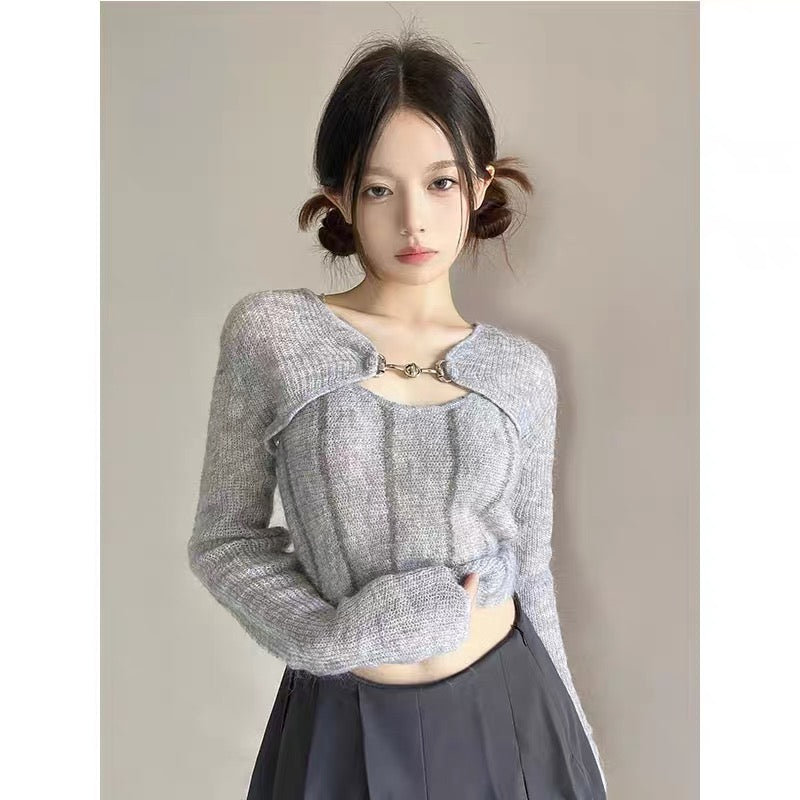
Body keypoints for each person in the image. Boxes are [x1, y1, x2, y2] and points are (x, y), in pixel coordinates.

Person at [188, 27, 608, 799]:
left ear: (478, 186)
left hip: (512, 720)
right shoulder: (275, 335)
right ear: (340, 198)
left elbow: (532, 572)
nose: (414, 220)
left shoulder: (520, 371)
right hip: (340, 726)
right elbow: (225, 539)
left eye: (440, 183)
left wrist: (580, 757)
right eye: (380, 189)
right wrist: (334, 637)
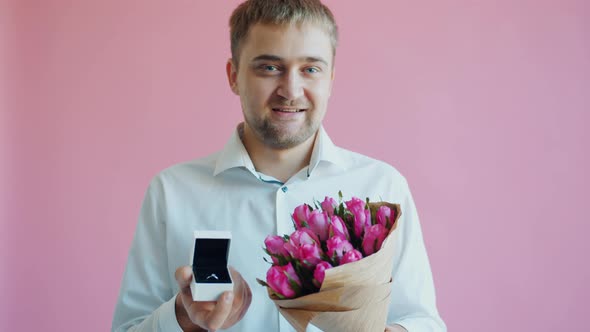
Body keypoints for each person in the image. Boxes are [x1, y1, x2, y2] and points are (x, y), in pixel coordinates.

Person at [112, 0, 446, 331]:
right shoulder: (172, 192)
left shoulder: (382, 187)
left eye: (310, 69)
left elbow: (421, 321)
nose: (290, 90)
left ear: (330, 78)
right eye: (269, 67)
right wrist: (184, 319)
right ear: (233, 76)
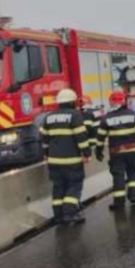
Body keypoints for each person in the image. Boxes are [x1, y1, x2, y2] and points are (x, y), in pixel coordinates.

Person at [40, 89, 91, 225]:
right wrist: (86, 154)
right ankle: (69, 214)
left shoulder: (48, 117)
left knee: (58, 187)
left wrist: (45, 154)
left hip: (54, 162)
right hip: (72, 161)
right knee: (74, 186)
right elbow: (81, 138)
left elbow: (44, 139)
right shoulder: (75, 116)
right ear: (72, 102)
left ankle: (58, 216)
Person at [96, 91, 135, 211]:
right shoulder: (133, 115)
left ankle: (119, 203)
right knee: (133, 173)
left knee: (118, 177)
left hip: (116, 153)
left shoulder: (106, 118)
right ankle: (133, 196)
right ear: (124, 101)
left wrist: (98, 151)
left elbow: (100, 137)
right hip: (132, 151)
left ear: (112, 102)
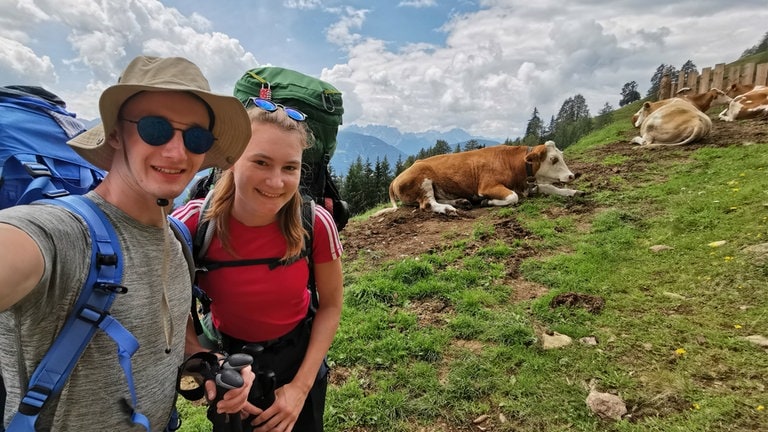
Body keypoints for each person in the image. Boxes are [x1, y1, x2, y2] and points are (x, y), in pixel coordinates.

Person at [0, 55, 255, 431]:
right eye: (155, 129)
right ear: (116, 134)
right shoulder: (64, 233)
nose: (176, 152)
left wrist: (204, 363)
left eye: (196, 137)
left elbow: (168, 344)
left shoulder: (177, 240)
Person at [173, 97, 344, 432]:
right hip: (230, 364)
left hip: (299, 358)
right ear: (233, 160)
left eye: (289, 167)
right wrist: (209, 364)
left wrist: (300, 389)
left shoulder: (315, 223)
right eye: (261, 162)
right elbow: (166, 310)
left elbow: (332, 305)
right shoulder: (192, 225)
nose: (276, 182)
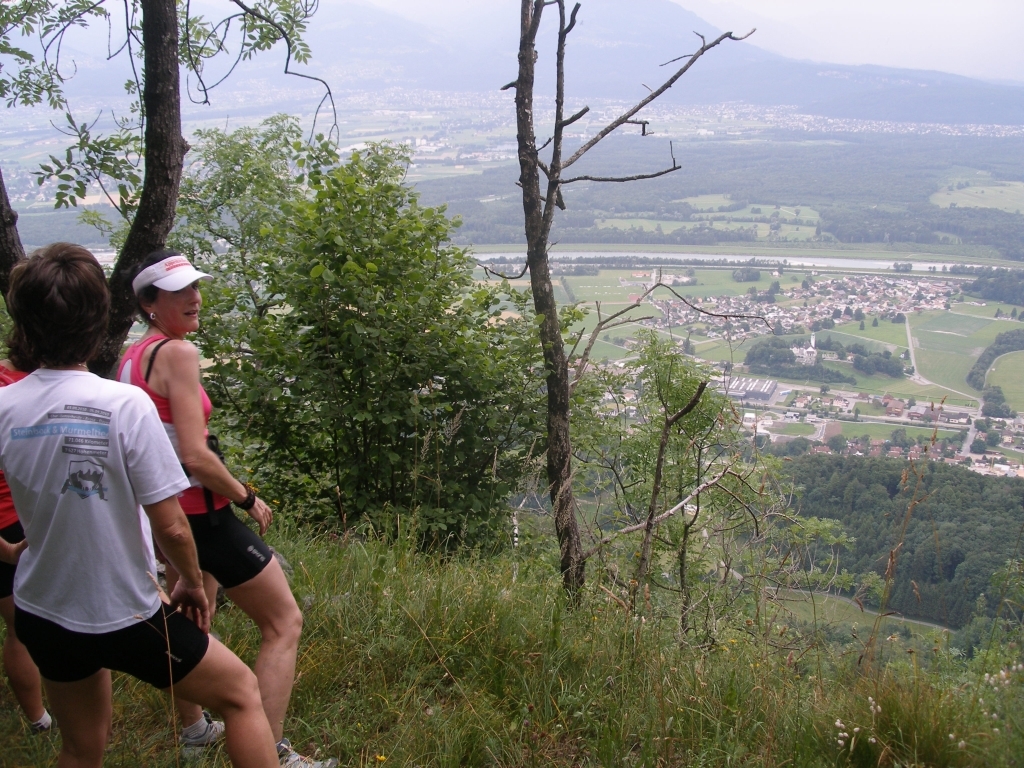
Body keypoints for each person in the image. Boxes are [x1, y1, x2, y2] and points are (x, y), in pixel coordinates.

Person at [0, 243, 280, 768]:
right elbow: (171, 525)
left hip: (42, 608)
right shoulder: (122, 404)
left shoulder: (5, 404)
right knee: (241, 695)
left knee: (81, 748)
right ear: (97, 318)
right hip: (121, 610)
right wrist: (191, 581)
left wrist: (10, 552)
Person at [119, 250, 336, 767]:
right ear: (149, 302)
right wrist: (247, 496)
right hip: (201, 513)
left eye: (195, 287)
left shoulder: (133, 356)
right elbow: (194, 454)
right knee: (283, 621)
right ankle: (273, 750)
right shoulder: (178, 353)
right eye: (179, 292)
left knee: (193, 612)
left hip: (163, 511)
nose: (194, 298)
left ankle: (195, 730)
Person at [0, 351, 52, 735]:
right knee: (22, 627)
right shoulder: (18, 388)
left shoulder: (11, 383)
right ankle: (39, 720)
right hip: (12, 522)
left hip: (17, 518)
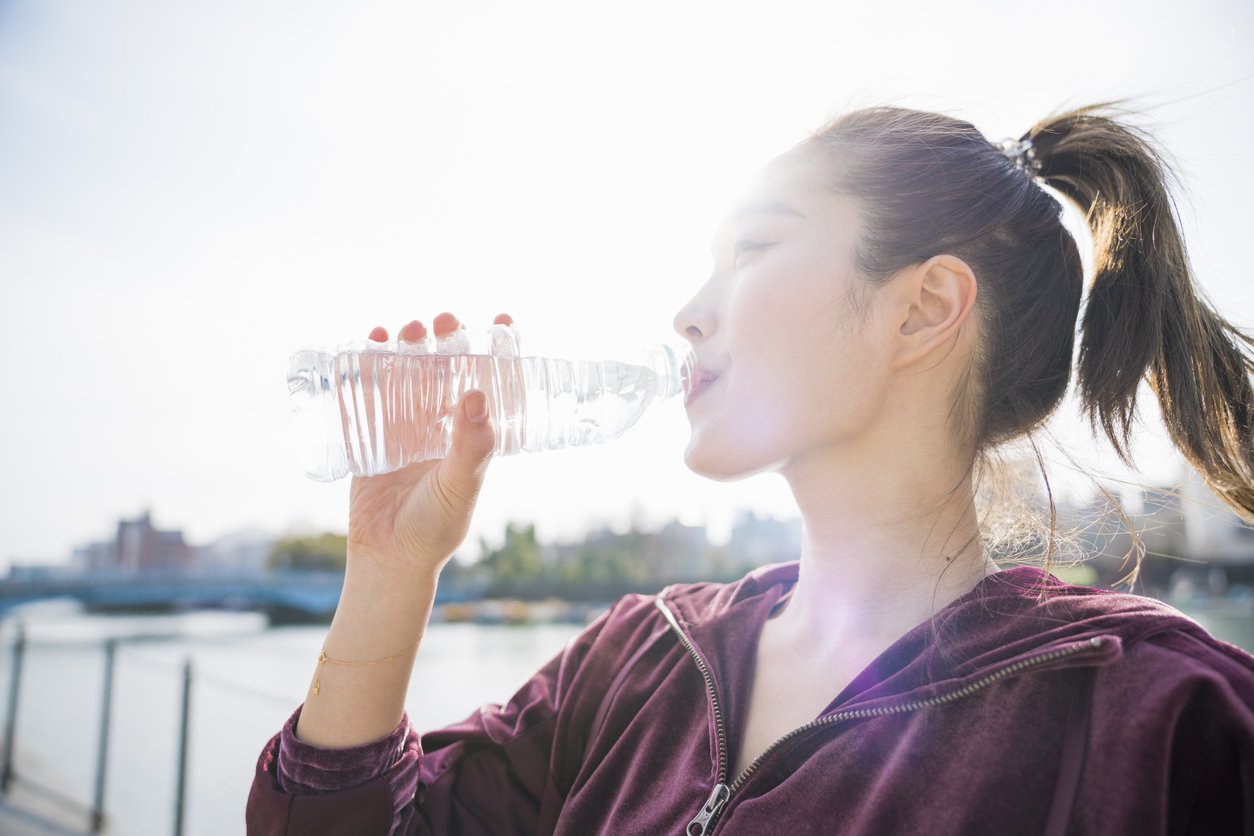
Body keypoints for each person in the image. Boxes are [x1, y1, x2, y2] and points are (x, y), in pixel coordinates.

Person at [247, 102, 1254, 835]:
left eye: (755, 247)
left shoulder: (1161, 719)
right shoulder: (637, 662)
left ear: (923, 308)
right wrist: (390, 567)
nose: (689, 311)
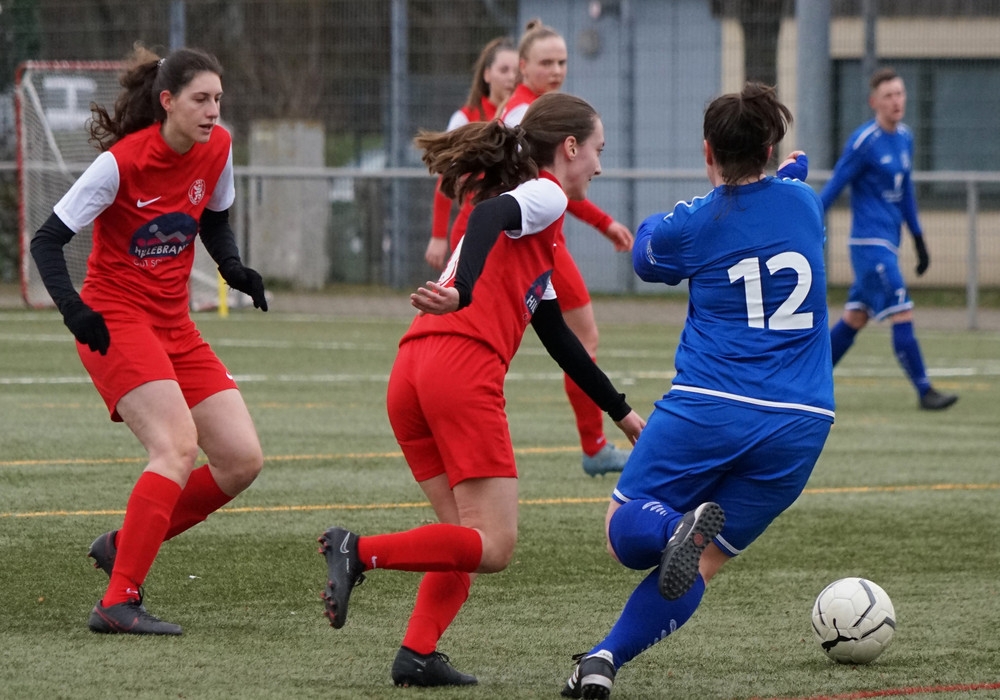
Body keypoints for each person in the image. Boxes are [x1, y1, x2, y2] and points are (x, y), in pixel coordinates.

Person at [318, 92, 645, 688]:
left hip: (413, 370)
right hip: (460, 371)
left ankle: (417, 654)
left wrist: (620, 412)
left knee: (462, 540)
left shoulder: (541, 234)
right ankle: (357, 551)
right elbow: (490, 216)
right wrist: (465, 291)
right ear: (570, 147)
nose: (600, 165)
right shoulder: (546, 194)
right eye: (599, 149)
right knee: (494, 546)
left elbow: (560, 339)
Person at [560, 83, 834, 699]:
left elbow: (646, 258)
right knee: (702, 562)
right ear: (770, 149)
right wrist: (783, 175)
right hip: (802, 421)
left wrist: (667, 218)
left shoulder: (694, 223)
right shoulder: (804, 203)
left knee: (622, 530)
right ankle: (603, 659)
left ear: (707, 150)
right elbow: (781, 190)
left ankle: (669, 530)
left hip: (711, 404)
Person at [29, 44, 267, 636]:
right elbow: (46, 240)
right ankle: (118, 601)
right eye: (200, 99)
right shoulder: (121, 163)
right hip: (116, 319)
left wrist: (233, 268)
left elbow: (214, 219)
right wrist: (73, 309)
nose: (213, 111)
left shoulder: (219, 147)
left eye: (218, 99)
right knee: (176, 448)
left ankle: (125, 543)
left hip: (174, 324)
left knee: (241, 460)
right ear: (167, 101)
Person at [502, 18, 635, 478]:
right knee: (578, 339)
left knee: (573, 337)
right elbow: (547, 190)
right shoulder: (525, 116)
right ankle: (594, 446)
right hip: (542, 245)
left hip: (543, 240)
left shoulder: (535, 111)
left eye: (562, 61)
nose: (557, 70)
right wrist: (604, 222)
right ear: (523, 66)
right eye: (546, 62)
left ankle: (595, 443)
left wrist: (603, 223)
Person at [821, 67, 957, 410]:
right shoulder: (864, 142)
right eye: (888, 96)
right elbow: (834, 186)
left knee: (855, 317)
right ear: (874, 102)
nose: (896, 101)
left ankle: (808, 377)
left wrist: (919, 239)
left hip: (889, 244)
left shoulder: (905, 137)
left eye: (900, 93)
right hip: (869, 246)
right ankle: (925, 391)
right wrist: (806, 221)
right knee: (902, 310)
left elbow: (906, 192)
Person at [423, 36, 518, 271]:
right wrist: (438, 235)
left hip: (511, 230)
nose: (511, 77)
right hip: (474, 225)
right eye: (504, 70)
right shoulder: (466, 118)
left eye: (516, 71)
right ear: (487, 75)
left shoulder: (522, 116)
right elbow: (446, 177)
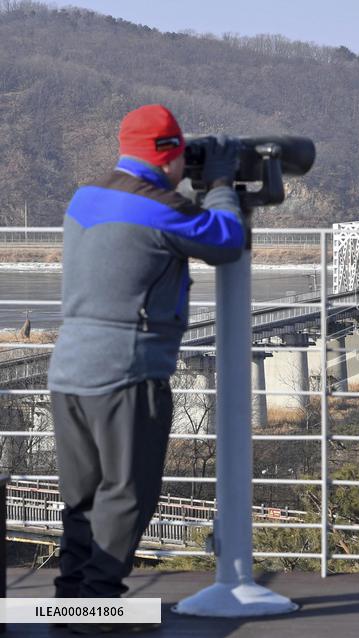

◆ YOUR OBJECTIVE:
Restate all of the material word for word. Keep out every picture.

◆ SOLUTION TO THIS PROBLEM:
Body keypoints for each person in the image. Boxes are [x1, y1, x2, y2] and points are (x, y), in pixel coordinates.

Person at [188, 27, 608, 799]:
left ear: (478, 186)
left hip: (512, 720)
right shoulder: (275, 335)
right ear: (340, 198)
left elbow: (532, 572)
nose: (414, 220)
left shoulder: (520, 371)
right hip: (340, 726)
right elbow: (225, 539)
left eye: (440, 183)
left wrist: (580, 757)
right eye: (380, 189)
right wrist: (334, 637)
Body keypoints for each person in the image. Boxes are [x1, y1, x2, y2] and points are (x, y), in pixel coordinates.

Person at [112, 0, 446, 331]:
right shoulder: (172, 192)
left shoulder: (382, 187)
left eye: (310, 69)
left elbow: (421, 321)
nose: (290, 90)
left ear: (330, 78)
right eye: (269, 67)
right wrist: (184, 319)
right ear: (233, 76)
Body keypoints for each person in the image. Boxes are [x1, y1, x2, y2] and points are (x, y), in pixel coordinates.

Person at [40, 89, 91, 225]:
right wrist: (86, 154)
right ankle: (69, 214)
left shoulder: (48, 117)
left knee: (58, 187)
left wrist: (45, 154)
left hip: (54, 162)
right hip: (72, 161)
right knee: (74, 186)
right elbow: (81, 138)
left elbow: (44, 139)
right shoulder: (75, 116)
right ear: (72, 102)
left ankle: (58, 216)
Person at [96, 91, 135, 211]:
right shoulder: (133, 115)
left ankle: (119, 203)
right knee: (133, 173)
left knee: (118, 177)
left hip: (116, 153)
left shoulder: (106, 118)
right ankle: (133, 196)
right ear: (124, 101)
left wrist: (98, 151)
left elbow: (100, 137)
right hip: (132, 151)
left ear: (112, 102)
Body keypoints for each person in the image. Boxes are [x1, y1, x2, y2] and points are (x, y), in pixel coordinates.

Person at [0, 55, 255, 431]:
right eye: (155, 129)
right ear: (116, 134)
right shoulder: (64, 233)
nose: (176, 152)
left wrist: (204, 363)
left eye: (196, 137)
left elbow: (168, 344)
left shoulder: (177, 240)
Person at [173, 97, 344, 432]:
right hip: (230, 364)
left hip: (299, 358)
right ear: (233, 160)
left eye: (289, 167)
right wrist: (209, 364)
left wrist: (300, 389)
left shoulder: (315, 223)
right eye: (261, 162)
right elbow: (166, 310)
left elbow: (332, 305)
right shoulder: (192, 225)
nose: (276, 182)
Body keypoints for each person in the image. Boxes are [x1, y1, x2, y2] and points are (x, y), in pixel coordinates.

Person at [0, 243, 280, 768]:
right elbow: (171, 525)
left hip: (42, 608)
right shoulder: (122, 404)
left shoulder: (5, 404)
right knee: (241, 695)
left knee: (81, 748)
right ear: (97, 318)
right hip: (121, 610)
right wrist: (191, 581)
left wrist: (10, 552)
Person at [119, 250, 336, 767]:
right ear: (149, 302)
right wrist: (247, 496)
right hip: (201, 513)
left eye: (195, 287)
left shoulder: (133, 356)
right elbow: (194, 454)
right knee: (283, 621)
right ankle: (273, 750)
right shoulder: (178, 353)
right eye: (179, 292)
left knee: (193, 612)
left hip: (163, 511)
nose: (194, 298)
left ankle: (195, 730)
Person at [0, 351, 52, 735]:
right knee: (22, 627)
right shoulder: (18, 388)
left shoulder: (11, 383)
right ankle: (39, 720)
right hip: (12, 522)
left hip: (17, 518)
Body keypoints for each person in the image. Boxes are [x1, y1, x2, y2] and points are (x, y), in pixel coordinates.

Person at [247, 102, 1254, 835]:
left eye: (755, 247)
left shoulder: (1161, 719)
right shoulder: (637, 662)
left ear: (923, 308)
right wrist: (390, 567)
nose: (689, 311)
Body keypoints for each person in the image. Boxes are [x1, y1, x2, y2] and points are (x, y), in pixel coordinates.

Person at [318, 92, 645, 688]:
left hip: (413, 370)
right hip: (460, 371)
left ankle: (417, 654)
left wrist: (620, 412)
left knee: (462, 540)
left shoulder: (541, 234)
right ankle: (357, 551)
right elbow: (490, 216)
right wrist: (465, 291)
right ear: (570, 147)
nose: (600, 165)
right shoulder: (546, 194)
right eye: (599, 149)
right knee: (494, 546)
left elbow: (560, 339)
Person at [560, 83, 834, 699]:
left elbow: (646, 258)
right knee: (702, 562)
right ear: (770, 149)
right wrist: (783, 175)
right hip: (802, 421)
left wrist: (667, 218)
left shoulder: (694, 223)
right shoulder: (804, 203)
left knee: (622, 530)
right ankle: (603, 659)
left ear: (707, 150)
right elbow: (781, 190)
left ankle: (669, 530)
left hip: (711, 404)
Person at [29, 44, 267, 636]:
right elbow: (46, 240)
right ankle: (118, 601)
right eye: (200, 99)
right shoulder: (121, 163)
right hip: (116, 319)
left wrist: (233, 268)
left elbow: (214, 219)
right wrist: (73, 309)
nose: (213, 111)
left shoulder: (219, 147)
left eye: (218, 99)
right knee: (176, 448)
left ankle: (125, 543)
left hip: (174, 324)
left knee: (241, 460)
right ear: (167, 101)
Person at [502, 18, 635, 478]:
right knee: (578, 339)
left knee: (573, 337)
right elbow: (547, 190)
right shoulder: (525, 116)
right ankle: (594, 446)
right hip: (542, 245)
left hip: (543, 240)
left shoulder: (535, 111)
left eye: (562, 61)
nose: (557, 70)
right wrist: (604, 222)
right ear: (523, 66)
right eye: (546, 62)
left ankle: (595, 443)
left wrist: (603, 223)
Person at [821, 67, 957, 410]:
right shoulder: (864, 142)
right eye: (888, 96)
right elbow: (834, 186)
left knee: (855, 317)
right ear: (874, 102)
nose: (896, 101)
left ankle: (808, 377)
left wrist: (919, 239)
left hip: (889, 244)
left shoulder: (905, 137)
left eye: (900, 93)
right hip: (869, 246)
right ankle: (925, 391)
right wrist: (806, 221)
right knee: (902, 310)
left elbow: (906, 192)
Person at [423, 36, 518, 271]:
right wrist: (438, 235)
left hip: (511, 230)
nose: (511, 77)
right hip: (474, 225)
right eye: (504, 70)
right shoulder: (466, 118)
left eye: (516, 71)
right ear: (487, 75)
left shoulder: (522, 116)
right elbow: (446, 177)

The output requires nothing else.